| Teks Sumber |
▼

Harga ikan asin bisa lebih tinggi dari daging sapi. Begitulah celoteh ibu rumahtangga.
Ikan asin jambal roti, teri putih (teri nasi) dan teri medan, sepat tanpa
kepala dan gabus asin memang selalu di atas harga daging sapi. Kalau rata-rata
daging sapi kualitas baik sekitar Rp 35.000,- per kg, maka harga ikan-ikan asin
tersebut selalu di atas Rp 35.000,- di tingkat konsumen (rata-rata per ons Rp
4.000, sd. 6.000,-). Salah satu ikan mahal tersebut adalah gabus. Ikan ini
disukai masyarakat karena citarasa dagingnya yang lezat dan sangat khas.

▲

| Entri yang diambil dari sebuah koleksi |
▼

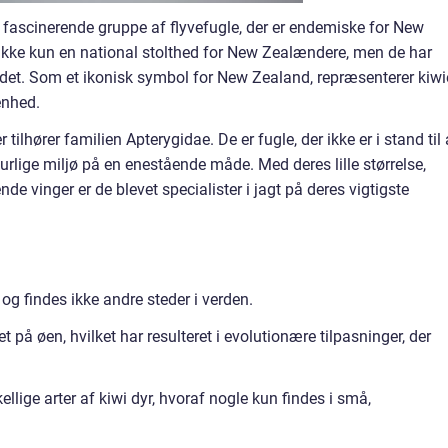
n fascinerende gruppe af flyvefugle, der er endemiske for New
ikke kun en national stolthed for New Zealændere, men de har
det. Som et ikonisk symbol for New Zealand, repræsenterer kiwi
enhed.
 tilhører familien Apterygidae. De er fugle, der ikke er i stand til 
turlige miljø på en enestående måde. Med deres lille størrelse,
e vinger er de blevet specialister i jagt på deres vigtigste
og findes ikke andre steder i verden.
ret på øen, hvilket har resulteret i evolutionære tilpasninger, der
llige arter af kiwi dyr, hvoraf nogle kun findes i små,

▲

| Tugas Anda |
Periksa apakah tiap pernyataan berikut sesuai dengan teks tentang harga ikan asin. Jawab ya atau tidak, lalu kutip kata-kata teks yang menentukan.
1. Daging sapi kualitas baik rata-rata berharga sekitar Rp 35.000 per kg.
2. Ikan gabus disukai masyarakat karena harganya murah.
3. Teri medan termasuk ikan asin yang harganya selalu di atas harga daging sapi.
Daftar tersebut sama sekali tidak berperan di sini.

| Hasil Latihan |
1. Ya: "rata-rata daging sapi kualitas baik sekitar Rp 35.000,- per kg"
2. Tidak: "Salah satu ikan mahal tersebut adalah gabus. Ikan ini disukai masyarakat karena citarasa dagingnya yang lezat dan sangat khas."
3. Ya: "Ikan asin jambal roti, teri putih (teri nasi) dan teri medan, sepat tanpa kepala dan gabus asin memang selalu di atas harga daging sapi."